"""

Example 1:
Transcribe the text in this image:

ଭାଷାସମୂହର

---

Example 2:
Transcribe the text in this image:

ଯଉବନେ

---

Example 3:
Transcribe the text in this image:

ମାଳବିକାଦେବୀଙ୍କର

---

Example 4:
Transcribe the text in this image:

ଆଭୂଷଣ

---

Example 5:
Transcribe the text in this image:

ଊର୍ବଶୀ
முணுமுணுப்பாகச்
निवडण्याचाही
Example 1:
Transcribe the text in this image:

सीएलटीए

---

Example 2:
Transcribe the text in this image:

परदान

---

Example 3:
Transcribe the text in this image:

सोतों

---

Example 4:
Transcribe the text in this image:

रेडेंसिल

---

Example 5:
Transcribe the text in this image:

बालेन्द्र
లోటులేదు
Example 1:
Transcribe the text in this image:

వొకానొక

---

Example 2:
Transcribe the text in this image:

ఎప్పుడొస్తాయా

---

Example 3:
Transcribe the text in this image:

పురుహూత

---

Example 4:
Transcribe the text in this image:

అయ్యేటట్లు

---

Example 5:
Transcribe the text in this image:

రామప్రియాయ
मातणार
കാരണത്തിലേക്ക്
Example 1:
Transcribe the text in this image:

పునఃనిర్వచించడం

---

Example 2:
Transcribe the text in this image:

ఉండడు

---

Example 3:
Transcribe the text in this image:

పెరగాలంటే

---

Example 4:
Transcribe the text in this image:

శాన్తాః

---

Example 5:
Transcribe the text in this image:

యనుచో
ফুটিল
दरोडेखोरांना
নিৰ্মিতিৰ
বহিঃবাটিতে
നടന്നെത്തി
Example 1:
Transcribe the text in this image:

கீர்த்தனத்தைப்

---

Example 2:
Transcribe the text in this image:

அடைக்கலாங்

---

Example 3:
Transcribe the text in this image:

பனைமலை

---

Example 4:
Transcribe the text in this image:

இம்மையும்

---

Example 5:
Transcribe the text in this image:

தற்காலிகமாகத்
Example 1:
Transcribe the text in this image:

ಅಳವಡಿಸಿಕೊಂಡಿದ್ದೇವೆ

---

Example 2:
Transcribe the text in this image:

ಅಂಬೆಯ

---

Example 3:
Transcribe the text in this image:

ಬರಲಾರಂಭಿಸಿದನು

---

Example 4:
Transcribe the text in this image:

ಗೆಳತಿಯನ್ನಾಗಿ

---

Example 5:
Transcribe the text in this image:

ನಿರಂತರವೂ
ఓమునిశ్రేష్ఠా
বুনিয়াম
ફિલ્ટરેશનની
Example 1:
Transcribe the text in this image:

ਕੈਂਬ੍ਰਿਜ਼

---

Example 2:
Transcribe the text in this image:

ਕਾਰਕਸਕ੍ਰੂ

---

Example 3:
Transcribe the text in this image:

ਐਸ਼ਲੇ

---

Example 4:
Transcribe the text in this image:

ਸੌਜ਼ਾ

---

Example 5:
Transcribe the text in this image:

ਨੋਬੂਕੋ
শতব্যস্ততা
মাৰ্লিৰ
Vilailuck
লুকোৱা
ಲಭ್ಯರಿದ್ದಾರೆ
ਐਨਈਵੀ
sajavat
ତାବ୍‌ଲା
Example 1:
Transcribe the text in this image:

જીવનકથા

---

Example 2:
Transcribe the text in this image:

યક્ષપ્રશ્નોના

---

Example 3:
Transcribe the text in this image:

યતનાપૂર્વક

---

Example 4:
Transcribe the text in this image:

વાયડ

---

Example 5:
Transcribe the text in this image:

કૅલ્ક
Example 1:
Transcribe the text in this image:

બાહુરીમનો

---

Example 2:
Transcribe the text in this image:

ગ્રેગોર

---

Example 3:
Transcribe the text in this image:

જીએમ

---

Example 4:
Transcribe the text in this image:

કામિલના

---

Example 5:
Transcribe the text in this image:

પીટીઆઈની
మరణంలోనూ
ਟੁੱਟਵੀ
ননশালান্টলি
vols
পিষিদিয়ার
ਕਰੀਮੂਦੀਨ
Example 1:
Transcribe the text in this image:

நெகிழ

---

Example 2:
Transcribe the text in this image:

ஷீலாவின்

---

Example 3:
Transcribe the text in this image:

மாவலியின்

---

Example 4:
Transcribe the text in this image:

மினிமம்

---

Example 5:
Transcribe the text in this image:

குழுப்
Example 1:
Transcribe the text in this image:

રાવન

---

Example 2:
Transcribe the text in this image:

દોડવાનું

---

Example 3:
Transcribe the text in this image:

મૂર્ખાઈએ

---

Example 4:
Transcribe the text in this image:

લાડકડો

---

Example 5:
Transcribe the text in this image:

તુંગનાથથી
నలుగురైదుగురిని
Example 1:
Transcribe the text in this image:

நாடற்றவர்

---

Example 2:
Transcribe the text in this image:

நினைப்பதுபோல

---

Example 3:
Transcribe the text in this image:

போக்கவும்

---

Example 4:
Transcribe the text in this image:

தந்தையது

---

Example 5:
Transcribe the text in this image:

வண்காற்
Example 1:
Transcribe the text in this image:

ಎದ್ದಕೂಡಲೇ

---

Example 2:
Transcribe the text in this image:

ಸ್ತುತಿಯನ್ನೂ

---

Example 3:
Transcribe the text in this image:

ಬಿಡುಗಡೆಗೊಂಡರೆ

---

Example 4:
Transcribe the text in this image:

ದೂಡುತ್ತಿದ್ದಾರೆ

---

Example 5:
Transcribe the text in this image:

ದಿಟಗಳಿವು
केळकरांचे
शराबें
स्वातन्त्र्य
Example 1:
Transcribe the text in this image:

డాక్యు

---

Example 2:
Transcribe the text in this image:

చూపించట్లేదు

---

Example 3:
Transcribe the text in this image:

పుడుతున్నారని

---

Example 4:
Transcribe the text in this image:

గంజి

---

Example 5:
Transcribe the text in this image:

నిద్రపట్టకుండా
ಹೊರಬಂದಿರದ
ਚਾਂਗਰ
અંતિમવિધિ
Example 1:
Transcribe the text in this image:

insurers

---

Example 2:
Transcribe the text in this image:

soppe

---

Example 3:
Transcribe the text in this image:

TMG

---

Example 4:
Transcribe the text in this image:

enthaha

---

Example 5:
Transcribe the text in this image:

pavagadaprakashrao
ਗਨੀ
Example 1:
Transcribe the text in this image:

"""

Exercise details ->
From the first line to the last, transcribe the data exactly.

Written response ->
Example 1:
Transcribe the text in this image:

ଭାଷାସମୂହର

---

Example 2:
Transcribe the text in this image:

ଯଉବନେ

---

Example 3:
Transcribe the text in this image:

ମାଳବିକାଦେବୀଙ୍କର

---

Example 4:
Transcribe the text in this image:

ଆଭୂଷଣ

---

Example 5:
Transcribe the text in this image:

ଊର୍ବଶୀ
முணுமுணுப்பாகச்
निवडण्याचाही
Example 1:
Transcribe the text in this image:

सीएलटीए

---

Example 2:
Transcribe the text in this image:

परदान

---

Example 3:
Transcribe the text in this image:

सोतों

---

Example 4:
Transcribe the text in this image:

रेडेंसिल

---

Example 5:
Transcribe the text in this image:

बालेन्द्र
లోటులేదు
Example 1:
Transcribe the text in this image:

వొకానొక

---

Example 2:
Transcribe the text in this image:

ఎప్పుడొస్తాయా

---

Example 3:
Transcribe the text in this image:

పురుహూత

---

Example 4:
Transcribe the text in this image:

అయ్యేటట్లు

---

Example 5:
Transcribe the text in this image:

రామప్రియాయ
मातणार
കാരണത്തിലേക്ക്
Example 1:
Transcribe the text in this image:

పునఃనిర్వచించడం

---

Example 2:
Transcribe the text in this image:

ఉండడు

---

Example 3:
Transcribe the text in this image:

పెరగాలంటే

---

Example 4:
Transcribe the text in this image:

శాన్తాః

---

Example 5:
Transcribe the text in this image:

యనుచో
ফুটিল
दरोडेखोरांना
নিৰ্মিতিৰ
বহিঃবাটিতে
നടന്നെത്തി
Example 1:
Transcribe the text in this image:

கீர்த்தனத்தைப்

---

Example 2:
Transcribe the text in this image:

அடைக்கலாங்

---

Example 3:
Transcribe the text in this image:

பனைமலை

---

Example 4:
Transcribe the text in this image:

இம்மையும்

---

Example 5:
Transcribe the text in this image:

தற்காலிகமாகத்
Example 1:
Transcribe the text in this image:

ಅಳವಡಿಸಿಕೊಂಡಿದ್ದೇವೆ

---

Example 2:
Transcribe the text in this image:

ಅಂಬೆಯ

---

Example 3:
Transcribe the text in this image:

ಬರಲಾರಂಭಿಸಿದನು

---

Example 4:
Transcribe the text in this image:

ಗೆಳತಿಯನ್ನಾಗಿ

---

Example 5:
Transcribe the text in this image:

ನಿರಂತರವೂ
ఓమునిశ్రేష్ఠా
বুনিয়াম
ફિલ્ટરેશનની
Example 1:
Transcribe the text in this image:

ਕੈਂਬ੍ਰਿਜ਼

---

Example 2:
Transcribe the text in this image:

ਕਾਰਕਸਕ੍ਰੂ

---

Example 3:
Transcribe the text in this image:

ਐਸ਼ਲੇ

---

Example 4:
Transcribe the text in this image:

ਸੌਜ਼ਾ

---

Example 5:
Transcribe the text in this image:

ਨੋਬੂਕੋ
শতব্যস্ততা
মাৰ্লিৰ
Vilailuck
লুকোৱা
ಲಭ್ಯರಿದ್ದಾರೆ
ਐਨਈਵੀ
sajavat
ତାବ୍‌ଲା
Example 1:
Transcribe the text in this image:

જીવનકથા

---

Example 2:
Transcribe the text in this image:

યક્ષપ્રશ્નોના

---

Example 3:
Transcribe the text in this image:

યતનાપૂર્વક

---

Example 4:
Transcribe the text in this image:

વાયડ

---

Example 5:
Transcribe the text in this image:

કૅલ્ક
Example 1:
Transcribe the text in this image:

બાહુરીમનો

---

Example 2:
Transcribe the text in this image:

ગ્રેગોર

---

Example 3:
Transcribe the text in this image:

જીએમ

---

Example 4:
Transcribe the text in this image:

કામિલના

---

Example 5:
Transcribe the text in this image:

પીટીઆઈની
మరణంలోనూ
ਟੁੱਟਵੀ
ননশালান্টলি
vols
পিষিদিয়ার
ਕਰੀਮੂਦੀਨ
Example 1:
Transcribe the text in this image:

நெகிழ

---

Example 2:
Transcribe the text in this image:

ஷீலாவின்

---

Example 3:
Transcribe the text in this image:

மாவலியின்

---

Example 4:
Transcribe the text in this image:

மினிமம்

---

Example 5:
Transcribe the text in this image:

குழுப்
Example 1:
Transcribe the text in this image:

રાવન

---

Example 2:
Transcribe the text in this image:

દોડવાનું

---

Example 3:
Transcribe the text in this image:

મૂર્ખાઈએ

---

Example 4:
Transcribe the text in this image:

લાડકડો

---

Example 5:
Transcribe the text in this image:

તુંગનાથથી
నలుగురైదుగురిని
Example 1:
Transcribe the text in this image:

நாடற்றவர்

---

Example 2:
Transcribe the text in this image:

நினைப்பதுபோல

---

Example 3:
Transcribe the text in this image:

போக்கவும்

---

Example 4:
Transcribe the text in this image:

தந்தையது

---

Example 5:
Transcribe the text in this image:

வண்காற்
Example 1:
Transcribe the text in this image:

ಎದ್ದಕೂಡಲೇ

---

Example 2:
Transcribe the text in this image:

ಸ್ತುತಿಯನ್ನೂ

---

Example 3:
Transcribe the text in this image:

ಬಿಡುಗಡೆಗೊಂಡರೆ

---

Example 4:
Transcribe the text in this image:

ದೂಡುತ್ತಿದ್ದಾರೆ

---

Example 5:
Transcribe the text in this image:

ದಿಟಗಳಿವು
केळकरांचे
शराबें
स्वातन्त्र्य
Example 1:
Transcribe the text in this image:

డాక్యు

---

Example 2:
Transcribe the text in this image:

చూపించట్లేదు

---

Example 3:
Transcribe the text in this image:

పుడుతున్నారని

---

Example 4:
Transcribe the text in this image:

గంజి

---

Example 5:
Transcribe the text in this image:

నిద్రపట్టకుండా
ಹೊರಬಂದಿರದ
ਚਾਂਗਰ
અંતિમવિધિ
Example 1:
Transcribe the text in this image:

insurers

---

Example 2:
Transcribe the text in this image:

soppe

---

Example 3:
Transcribe the text in this image:

TMG

---

Example 4:
Transcribe the text in this image:

enthaha

---

Example 5:
Transcribe the text in this image:

pavagadaprakashrao
ਗਨੀ
Example 1:
Transcribe the text in this image:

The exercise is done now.